I am grateful for resilience from the angst of the past year. Like many, undesired confinement mentally, physically, and emotionally dealt a series of harsh blows. Humans need other humans for contact. Now that things are more open in various places, simple acts that I took for granted are now hallmarks of resiliency and freedom: gathering with a group of strangers in a pool for water exercise, going to an in-person concert, shopping in close quarters with others, and the ability to travel more freely.

While there is no flag-waving at each of these events, I celebrate the ability to resume these activities without fear or anxiety. I enjoy the lessening of stress from the inability to live in an open manner, as life was in 2019.

Resilience does not mean that we forget. I view the best parts of resilience include remembering the blows, the tragedy, and the stressors so that we can remember how to adapt in the future should they occur again.

Is it hard? Yes. Is it worth it? If we are alive and value the ability to live with all that comes with it, then yes. We are humans, filled with curiosity, and an innate desire to survive as a species. We spend years, perhaps nearly our entire lives, searching for some meaning of some sort.

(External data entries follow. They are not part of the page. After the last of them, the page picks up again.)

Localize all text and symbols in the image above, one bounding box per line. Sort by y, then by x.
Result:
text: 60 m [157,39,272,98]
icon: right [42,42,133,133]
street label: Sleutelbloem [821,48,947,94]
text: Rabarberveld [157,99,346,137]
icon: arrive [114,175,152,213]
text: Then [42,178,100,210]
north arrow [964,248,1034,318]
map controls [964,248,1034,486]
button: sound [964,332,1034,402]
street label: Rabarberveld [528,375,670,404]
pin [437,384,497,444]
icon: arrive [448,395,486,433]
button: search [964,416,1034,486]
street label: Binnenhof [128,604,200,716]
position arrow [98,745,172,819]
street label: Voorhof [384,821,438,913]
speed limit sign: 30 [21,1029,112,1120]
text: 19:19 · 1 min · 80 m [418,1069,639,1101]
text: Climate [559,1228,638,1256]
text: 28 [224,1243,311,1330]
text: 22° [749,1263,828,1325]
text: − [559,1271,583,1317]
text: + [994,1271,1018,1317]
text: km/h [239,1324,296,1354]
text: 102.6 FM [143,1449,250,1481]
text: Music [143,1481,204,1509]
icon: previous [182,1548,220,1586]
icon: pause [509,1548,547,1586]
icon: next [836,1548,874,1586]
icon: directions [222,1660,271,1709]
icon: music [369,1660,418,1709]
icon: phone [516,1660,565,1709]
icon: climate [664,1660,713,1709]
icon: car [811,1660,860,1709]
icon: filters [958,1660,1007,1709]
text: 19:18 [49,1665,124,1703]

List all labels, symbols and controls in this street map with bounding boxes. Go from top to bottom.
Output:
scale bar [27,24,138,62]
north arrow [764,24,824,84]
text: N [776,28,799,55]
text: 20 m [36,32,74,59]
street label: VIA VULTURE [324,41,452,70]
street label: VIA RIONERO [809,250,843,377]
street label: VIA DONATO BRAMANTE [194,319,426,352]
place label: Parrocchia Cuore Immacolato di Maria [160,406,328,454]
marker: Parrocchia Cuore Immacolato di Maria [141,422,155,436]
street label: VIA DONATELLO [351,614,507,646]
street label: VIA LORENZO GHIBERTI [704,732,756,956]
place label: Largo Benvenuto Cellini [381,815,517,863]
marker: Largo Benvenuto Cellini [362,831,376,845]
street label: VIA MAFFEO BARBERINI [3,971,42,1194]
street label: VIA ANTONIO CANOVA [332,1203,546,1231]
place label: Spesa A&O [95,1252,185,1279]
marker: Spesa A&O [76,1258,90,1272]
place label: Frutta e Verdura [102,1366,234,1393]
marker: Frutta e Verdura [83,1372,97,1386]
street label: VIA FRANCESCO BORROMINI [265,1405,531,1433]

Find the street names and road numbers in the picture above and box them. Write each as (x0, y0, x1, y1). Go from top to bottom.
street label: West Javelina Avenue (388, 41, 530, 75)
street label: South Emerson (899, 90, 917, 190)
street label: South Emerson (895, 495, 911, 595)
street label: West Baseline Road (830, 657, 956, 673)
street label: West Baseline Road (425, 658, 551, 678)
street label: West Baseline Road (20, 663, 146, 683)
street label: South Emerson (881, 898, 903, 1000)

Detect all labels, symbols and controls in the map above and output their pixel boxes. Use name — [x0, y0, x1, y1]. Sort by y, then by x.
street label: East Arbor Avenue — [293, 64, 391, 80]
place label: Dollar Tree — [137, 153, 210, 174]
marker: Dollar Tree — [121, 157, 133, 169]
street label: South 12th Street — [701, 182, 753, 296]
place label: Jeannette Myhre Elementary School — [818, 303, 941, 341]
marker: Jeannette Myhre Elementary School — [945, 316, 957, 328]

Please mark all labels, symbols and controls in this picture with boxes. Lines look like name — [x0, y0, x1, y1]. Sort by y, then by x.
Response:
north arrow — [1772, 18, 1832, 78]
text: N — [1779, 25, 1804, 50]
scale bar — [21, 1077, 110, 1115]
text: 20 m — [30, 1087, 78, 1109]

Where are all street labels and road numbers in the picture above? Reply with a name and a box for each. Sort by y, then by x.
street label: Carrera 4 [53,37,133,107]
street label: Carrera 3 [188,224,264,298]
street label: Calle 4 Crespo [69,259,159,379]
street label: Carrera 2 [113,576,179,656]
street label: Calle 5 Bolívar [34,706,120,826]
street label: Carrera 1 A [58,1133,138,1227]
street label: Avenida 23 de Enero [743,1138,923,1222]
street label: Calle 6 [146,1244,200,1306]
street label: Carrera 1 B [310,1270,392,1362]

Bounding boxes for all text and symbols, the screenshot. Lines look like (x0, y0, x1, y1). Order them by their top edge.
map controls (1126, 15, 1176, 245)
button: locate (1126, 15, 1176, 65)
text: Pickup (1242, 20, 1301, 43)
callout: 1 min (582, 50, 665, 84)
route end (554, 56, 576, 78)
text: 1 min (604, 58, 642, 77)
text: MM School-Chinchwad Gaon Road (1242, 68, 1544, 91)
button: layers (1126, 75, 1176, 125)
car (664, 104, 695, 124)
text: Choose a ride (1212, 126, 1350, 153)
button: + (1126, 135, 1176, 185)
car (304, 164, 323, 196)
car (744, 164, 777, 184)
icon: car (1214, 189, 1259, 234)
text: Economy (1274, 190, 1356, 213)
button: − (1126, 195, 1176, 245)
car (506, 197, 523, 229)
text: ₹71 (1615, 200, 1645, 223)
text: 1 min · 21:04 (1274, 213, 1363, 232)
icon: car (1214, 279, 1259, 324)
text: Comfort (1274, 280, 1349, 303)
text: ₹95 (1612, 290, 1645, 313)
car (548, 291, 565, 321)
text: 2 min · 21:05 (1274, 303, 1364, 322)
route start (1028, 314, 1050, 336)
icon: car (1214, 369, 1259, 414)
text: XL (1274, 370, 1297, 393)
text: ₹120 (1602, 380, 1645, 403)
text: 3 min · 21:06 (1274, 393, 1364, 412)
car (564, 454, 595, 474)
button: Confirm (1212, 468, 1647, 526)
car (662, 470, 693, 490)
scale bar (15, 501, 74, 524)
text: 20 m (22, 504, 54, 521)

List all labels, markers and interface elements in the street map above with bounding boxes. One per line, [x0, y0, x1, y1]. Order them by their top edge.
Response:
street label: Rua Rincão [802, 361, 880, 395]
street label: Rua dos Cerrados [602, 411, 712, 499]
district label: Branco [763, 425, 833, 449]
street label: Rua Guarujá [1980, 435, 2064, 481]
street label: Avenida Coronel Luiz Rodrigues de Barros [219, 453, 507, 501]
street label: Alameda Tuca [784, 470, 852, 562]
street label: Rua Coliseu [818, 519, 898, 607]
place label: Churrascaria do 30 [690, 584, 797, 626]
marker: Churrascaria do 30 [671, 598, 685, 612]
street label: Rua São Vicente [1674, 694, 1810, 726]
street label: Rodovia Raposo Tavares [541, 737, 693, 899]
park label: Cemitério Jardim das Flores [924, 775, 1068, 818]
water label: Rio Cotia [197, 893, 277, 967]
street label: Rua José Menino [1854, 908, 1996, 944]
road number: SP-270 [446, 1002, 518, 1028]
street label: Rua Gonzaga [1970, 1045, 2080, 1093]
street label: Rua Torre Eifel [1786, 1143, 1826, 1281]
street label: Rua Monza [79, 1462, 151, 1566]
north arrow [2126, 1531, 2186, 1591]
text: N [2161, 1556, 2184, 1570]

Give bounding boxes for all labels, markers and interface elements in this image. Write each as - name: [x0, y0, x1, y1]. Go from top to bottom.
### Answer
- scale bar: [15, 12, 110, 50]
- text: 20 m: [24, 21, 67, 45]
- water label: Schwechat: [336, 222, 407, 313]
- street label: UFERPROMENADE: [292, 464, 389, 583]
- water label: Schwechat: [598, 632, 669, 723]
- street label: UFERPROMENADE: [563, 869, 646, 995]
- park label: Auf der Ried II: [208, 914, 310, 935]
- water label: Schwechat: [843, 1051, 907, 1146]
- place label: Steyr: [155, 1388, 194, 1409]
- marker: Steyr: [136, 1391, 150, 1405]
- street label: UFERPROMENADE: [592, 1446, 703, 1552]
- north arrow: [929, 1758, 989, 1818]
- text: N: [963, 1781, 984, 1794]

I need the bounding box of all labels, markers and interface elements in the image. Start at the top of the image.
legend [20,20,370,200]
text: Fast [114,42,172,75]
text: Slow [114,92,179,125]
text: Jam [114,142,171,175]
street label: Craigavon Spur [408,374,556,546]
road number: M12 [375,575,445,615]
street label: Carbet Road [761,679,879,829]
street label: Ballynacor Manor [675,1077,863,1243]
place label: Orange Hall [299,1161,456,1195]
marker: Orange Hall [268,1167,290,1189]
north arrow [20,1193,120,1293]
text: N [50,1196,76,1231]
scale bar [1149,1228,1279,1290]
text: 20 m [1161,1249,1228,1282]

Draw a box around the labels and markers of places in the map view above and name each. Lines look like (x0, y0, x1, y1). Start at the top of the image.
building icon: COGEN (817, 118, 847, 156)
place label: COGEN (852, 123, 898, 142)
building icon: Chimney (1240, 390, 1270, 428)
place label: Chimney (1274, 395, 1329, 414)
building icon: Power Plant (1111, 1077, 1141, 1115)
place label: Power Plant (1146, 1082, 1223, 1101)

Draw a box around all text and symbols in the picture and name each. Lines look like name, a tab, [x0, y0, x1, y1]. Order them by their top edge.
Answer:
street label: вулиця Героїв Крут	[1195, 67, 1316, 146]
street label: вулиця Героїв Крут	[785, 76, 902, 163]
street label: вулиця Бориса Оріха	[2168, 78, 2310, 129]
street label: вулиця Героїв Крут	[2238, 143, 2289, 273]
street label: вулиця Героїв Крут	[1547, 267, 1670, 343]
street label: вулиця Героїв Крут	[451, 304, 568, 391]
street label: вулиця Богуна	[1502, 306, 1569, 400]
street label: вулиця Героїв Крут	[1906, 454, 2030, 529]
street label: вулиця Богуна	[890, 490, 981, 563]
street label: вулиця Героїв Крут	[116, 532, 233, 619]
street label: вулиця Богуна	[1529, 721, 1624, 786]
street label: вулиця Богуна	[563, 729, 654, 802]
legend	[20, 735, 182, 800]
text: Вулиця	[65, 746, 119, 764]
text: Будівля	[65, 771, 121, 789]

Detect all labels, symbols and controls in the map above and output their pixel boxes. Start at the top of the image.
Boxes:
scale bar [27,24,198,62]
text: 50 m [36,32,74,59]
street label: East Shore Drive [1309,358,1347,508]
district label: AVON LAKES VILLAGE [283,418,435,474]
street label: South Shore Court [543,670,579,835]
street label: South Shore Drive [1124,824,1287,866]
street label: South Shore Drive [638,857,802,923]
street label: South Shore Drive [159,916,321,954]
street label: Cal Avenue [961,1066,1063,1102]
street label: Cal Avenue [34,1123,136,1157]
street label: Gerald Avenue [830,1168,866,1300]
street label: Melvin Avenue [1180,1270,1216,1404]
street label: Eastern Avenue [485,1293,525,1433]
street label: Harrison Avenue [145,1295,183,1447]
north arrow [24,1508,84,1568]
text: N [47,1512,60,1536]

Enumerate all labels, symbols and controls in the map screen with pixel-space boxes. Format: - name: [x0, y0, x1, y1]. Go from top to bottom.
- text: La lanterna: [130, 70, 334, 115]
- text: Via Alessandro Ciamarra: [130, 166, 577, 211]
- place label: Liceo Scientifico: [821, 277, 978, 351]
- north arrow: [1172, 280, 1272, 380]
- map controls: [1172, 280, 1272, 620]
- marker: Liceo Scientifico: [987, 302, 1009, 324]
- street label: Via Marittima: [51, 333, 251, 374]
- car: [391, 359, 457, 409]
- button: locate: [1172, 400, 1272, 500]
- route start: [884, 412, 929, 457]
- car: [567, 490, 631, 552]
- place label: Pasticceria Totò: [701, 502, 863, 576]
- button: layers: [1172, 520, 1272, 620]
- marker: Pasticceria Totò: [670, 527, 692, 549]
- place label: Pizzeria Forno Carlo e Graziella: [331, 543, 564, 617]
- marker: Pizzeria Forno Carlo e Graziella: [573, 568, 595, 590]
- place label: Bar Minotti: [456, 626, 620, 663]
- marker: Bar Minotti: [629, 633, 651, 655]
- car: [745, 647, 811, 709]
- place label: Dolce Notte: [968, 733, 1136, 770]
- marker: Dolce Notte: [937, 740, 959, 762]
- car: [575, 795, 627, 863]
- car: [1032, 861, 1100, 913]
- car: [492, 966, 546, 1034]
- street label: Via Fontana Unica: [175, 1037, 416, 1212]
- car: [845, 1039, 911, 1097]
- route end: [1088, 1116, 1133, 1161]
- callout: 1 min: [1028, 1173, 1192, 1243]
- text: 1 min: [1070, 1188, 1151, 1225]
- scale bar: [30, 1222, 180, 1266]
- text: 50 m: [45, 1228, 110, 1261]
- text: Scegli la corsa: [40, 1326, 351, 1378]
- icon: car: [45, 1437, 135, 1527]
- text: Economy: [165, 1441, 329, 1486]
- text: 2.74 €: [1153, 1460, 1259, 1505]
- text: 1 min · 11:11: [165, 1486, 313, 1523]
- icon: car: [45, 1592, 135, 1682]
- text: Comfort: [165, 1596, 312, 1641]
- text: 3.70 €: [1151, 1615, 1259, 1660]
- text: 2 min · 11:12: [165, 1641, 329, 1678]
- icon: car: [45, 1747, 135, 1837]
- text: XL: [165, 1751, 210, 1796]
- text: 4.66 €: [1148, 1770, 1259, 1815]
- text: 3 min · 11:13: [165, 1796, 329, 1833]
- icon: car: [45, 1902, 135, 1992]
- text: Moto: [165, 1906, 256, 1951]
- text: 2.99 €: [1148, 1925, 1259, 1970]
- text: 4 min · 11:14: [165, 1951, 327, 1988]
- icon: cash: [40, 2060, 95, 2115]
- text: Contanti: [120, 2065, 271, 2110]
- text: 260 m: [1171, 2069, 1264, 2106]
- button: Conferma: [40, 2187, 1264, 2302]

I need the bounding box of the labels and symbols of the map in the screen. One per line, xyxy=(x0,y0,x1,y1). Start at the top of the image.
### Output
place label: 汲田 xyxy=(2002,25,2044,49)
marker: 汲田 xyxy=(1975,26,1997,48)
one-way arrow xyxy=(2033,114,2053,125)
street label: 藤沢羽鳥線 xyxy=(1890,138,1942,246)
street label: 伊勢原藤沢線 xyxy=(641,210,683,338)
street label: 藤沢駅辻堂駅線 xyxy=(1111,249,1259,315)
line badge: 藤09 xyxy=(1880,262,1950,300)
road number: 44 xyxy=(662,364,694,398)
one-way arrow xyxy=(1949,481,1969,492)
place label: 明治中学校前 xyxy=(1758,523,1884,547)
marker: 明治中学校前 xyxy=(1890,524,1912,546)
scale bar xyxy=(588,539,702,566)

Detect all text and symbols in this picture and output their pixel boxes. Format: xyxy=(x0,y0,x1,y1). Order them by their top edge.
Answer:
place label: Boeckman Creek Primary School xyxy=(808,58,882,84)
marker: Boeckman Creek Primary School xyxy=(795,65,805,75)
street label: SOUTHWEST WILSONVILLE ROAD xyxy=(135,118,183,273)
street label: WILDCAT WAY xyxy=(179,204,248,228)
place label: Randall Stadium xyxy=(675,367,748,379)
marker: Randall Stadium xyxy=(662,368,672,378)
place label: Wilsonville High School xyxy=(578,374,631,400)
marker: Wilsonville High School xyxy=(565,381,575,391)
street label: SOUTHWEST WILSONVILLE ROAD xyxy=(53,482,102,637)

Each rite of passage in life grants us additional freedoms: birth, infancy, childhood, adolescence, adulthood, reproduction, old age, and death. Each stage is a battle with survivors entering the next stage with gifts and strengths that will enable continuation into the next phase of life. Within many cultures, a good death involves family, ritual, and acceptance of what lies beyond the border that defines life as we understand it.

Just as we bounce back from the various illnesses and blows while remaining alive on a biological level, the final celebration of life’s cessation in the form of death often is judged as being “good” or “bad” by those who see, but cannot feel as they are among the living. Like birth, death is a solo act. Exiting life on our own terms or as we desire are acts of resilience and freedom.

Fireworks [Pixabay]

The past year or so reinforced how we might not always be lucky enough to choose the exit from this human life due to pandemic constraints. This summer, freedom in its many forms also means the ability to honor the dead in our customary manner and for those who are dying to choose the manner in which they will leave.

In the end, for those who celebrate Independence Day and freedom in any form, the choice and ability to bounce back to a state that we desire is the ultimate sign of resilience. As a part of the dark half of the year, we can gaze internally to cheer our successes just as we lead busy lives outwardly. We can enjoy the still-long days of summer, as we relax with loved ones, and acknowledge with each deep breath that we have made it. Our resilience is the best celebration of life.